*Supplied information*:
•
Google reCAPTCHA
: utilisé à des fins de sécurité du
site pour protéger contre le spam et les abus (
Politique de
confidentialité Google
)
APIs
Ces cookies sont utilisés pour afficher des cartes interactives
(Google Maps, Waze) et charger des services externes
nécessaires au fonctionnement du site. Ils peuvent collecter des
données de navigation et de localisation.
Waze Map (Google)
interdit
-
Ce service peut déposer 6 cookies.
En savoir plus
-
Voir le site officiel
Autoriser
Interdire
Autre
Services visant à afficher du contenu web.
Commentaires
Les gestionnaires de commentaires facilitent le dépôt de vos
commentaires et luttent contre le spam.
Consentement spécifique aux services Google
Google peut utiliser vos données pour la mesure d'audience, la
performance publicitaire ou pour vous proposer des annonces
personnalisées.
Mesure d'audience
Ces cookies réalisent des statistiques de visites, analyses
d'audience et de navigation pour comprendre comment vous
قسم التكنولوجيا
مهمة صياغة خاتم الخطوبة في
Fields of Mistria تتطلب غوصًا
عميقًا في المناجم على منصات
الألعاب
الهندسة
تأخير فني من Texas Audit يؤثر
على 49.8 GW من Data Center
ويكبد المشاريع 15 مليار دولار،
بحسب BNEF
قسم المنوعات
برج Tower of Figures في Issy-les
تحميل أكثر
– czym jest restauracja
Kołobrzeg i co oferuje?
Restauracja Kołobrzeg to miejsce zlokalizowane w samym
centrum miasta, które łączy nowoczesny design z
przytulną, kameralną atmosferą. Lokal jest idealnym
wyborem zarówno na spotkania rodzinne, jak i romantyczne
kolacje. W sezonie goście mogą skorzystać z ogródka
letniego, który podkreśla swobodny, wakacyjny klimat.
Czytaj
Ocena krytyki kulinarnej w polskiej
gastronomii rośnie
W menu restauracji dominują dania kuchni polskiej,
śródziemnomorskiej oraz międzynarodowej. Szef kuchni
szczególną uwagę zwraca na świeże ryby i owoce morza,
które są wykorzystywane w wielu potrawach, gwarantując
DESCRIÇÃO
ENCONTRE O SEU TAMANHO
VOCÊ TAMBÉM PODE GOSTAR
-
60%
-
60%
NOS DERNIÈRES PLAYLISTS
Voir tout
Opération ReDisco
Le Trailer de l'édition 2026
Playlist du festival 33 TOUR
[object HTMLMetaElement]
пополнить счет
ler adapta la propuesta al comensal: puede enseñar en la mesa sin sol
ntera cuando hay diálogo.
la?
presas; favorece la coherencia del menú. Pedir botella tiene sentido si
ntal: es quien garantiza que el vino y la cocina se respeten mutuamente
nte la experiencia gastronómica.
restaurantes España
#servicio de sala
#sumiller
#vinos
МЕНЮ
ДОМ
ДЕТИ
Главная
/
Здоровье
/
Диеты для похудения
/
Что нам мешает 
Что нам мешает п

*Exercise requirements*:
Would you print, exactly as written, every line above from the one holding "Voir le site officiel" through the one holding "wyborem zarówno na", with both included and no other lines?

*Response*:
Voir le site officiel
Autoriser
Interdire
Autre
Services visant à afficher du contenu web.
Commentaires
Les gestionnaires de commentaires facilitent le dépôt de vos
commentaires et luttent contre le spam.
Consentement spécifique aux services Google
Google peut utiliser vos données pour la mesure d'audience, la
performance publicitaire ou pour vous proposer des annonces
personnalisées.
Mesure d'audience
Ces cookies réalisent des statistiques de visites, analyses
d'audience et de navigation pour comprendre comment vous
قسم التكنولوجيا
مهمة صياغة خاتم الخطوبة في
Fields of Mistria تتطلب غوصًا
عميقًا في المناجم على منصات
الألعاب
الهندسة
تأخير فني من Texas Audit يؤثر
على 49.8 GW من Data Center
ويكبد المشاريع 15 مليار دولار،
بحسب BNEF
قسم المنوعات
برج Tower of Figures في Issy-les
تحميل أكثر
– czym jest restauracja
Kołobrzeg i co oferuje?
Restauracja Kołobrzeg to miejsce zlokalizowane w samym
centrum miasta, które łączy nowoczesny design z
przytulną, kameralną atmosferą. Lokal jest idealnym
wyborem zarówno na spotkania rodzinne, jak i romantyczne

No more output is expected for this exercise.